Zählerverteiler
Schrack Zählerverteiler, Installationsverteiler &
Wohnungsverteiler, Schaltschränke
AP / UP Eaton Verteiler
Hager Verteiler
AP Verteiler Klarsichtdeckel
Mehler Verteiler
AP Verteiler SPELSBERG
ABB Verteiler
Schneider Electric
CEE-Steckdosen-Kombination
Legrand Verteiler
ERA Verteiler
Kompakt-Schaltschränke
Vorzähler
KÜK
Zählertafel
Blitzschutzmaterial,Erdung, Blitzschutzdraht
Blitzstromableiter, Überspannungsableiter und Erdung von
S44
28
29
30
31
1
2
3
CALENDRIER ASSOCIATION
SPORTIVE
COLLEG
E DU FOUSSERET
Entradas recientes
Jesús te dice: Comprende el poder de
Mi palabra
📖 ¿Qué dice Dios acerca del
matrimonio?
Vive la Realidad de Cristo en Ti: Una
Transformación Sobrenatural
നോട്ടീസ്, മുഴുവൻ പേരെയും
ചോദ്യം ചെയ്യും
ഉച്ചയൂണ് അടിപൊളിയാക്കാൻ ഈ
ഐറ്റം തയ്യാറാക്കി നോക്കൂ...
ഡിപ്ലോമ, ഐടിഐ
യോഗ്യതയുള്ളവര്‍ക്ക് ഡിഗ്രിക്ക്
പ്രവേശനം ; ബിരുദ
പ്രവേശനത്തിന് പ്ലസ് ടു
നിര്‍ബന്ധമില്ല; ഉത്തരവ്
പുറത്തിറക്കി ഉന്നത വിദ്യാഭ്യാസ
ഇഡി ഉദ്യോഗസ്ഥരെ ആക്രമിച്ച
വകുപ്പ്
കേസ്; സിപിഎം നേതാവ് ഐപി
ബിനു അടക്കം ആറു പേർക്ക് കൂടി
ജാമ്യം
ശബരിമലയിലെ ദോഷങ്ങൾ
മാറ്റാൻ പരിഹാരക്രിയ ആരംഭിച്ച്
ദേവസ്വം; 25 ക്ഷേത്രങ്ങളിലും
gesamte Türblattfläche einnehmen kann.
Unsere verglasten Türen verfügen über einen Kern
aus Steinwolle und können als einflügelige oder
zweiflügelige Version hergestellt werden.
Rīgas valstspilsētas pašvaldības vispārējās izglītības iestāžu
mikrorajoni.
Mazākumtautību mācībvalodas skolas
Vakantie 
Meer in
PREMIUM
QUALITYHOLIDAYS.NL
***
• Your instructions: Begin at the first line of the records above and quote every line verbatim through the one that contains "നിര്‍ബന്ധമില്ല; ഉത്തരവ്".

• Completed task:
Zählerverteiler
Schrack Zählerverteiler, Installationsverteiler &
Wohnungsverteiler, Schaltschränke
AP / UP Eaton Verteiler
Hager Verteiler
AP Verteiler Klarsichtdeckel
Mehler Verteiler
AP Verteiler SPELSBERG
ABB Verteiler
Schneider Electric
CEE-Steckdosen-Kombination
Legrand Verteiler
ERA Verteiler
Kompakt-Schaltschränke
Vorzähler
KÜK
Zählertafel
Blitzschutzmaterial,Erdung, Blitzschutzdraht
Blitzstromableiter, Überspannungsableiter und Erdung von
S44
28
29
30
31
1
2
3
CALENDRIER ASSOCIATION
SPORTIVE
COLLEG
E DU FOUSSERET
Entradas recientes
Jesús te dice: Comprende el poder de
Mi palabra
📖 ¿Qué dice Dios acerca del
matrimonio?
Vive la Realidad de Cristo en Ti: Una
Transformación Sobrenatural
നോട്ടീസ്, മുഴുവൻ പേരെയും
ചോദ്യം ചെയ്യും
ഉച്ചയൂണ് അടിപൊളിയാക്കാൻ ഈ
ഐറ്റം തയ്യാറാക്കി നോക്കൂ...
ഡിപ്ലോമ, ഐടിഐ
യോഗ്യതയുള്ളവര്‍ക്ക് ഡിഗ്രിക്ക്
പ്രവേശനം ; ബിരുദ
പ്രവേശനത്തിന് പ്ലസ് ടു
നിര്‍ബന്ധമില്ല; ഉത്തരവ്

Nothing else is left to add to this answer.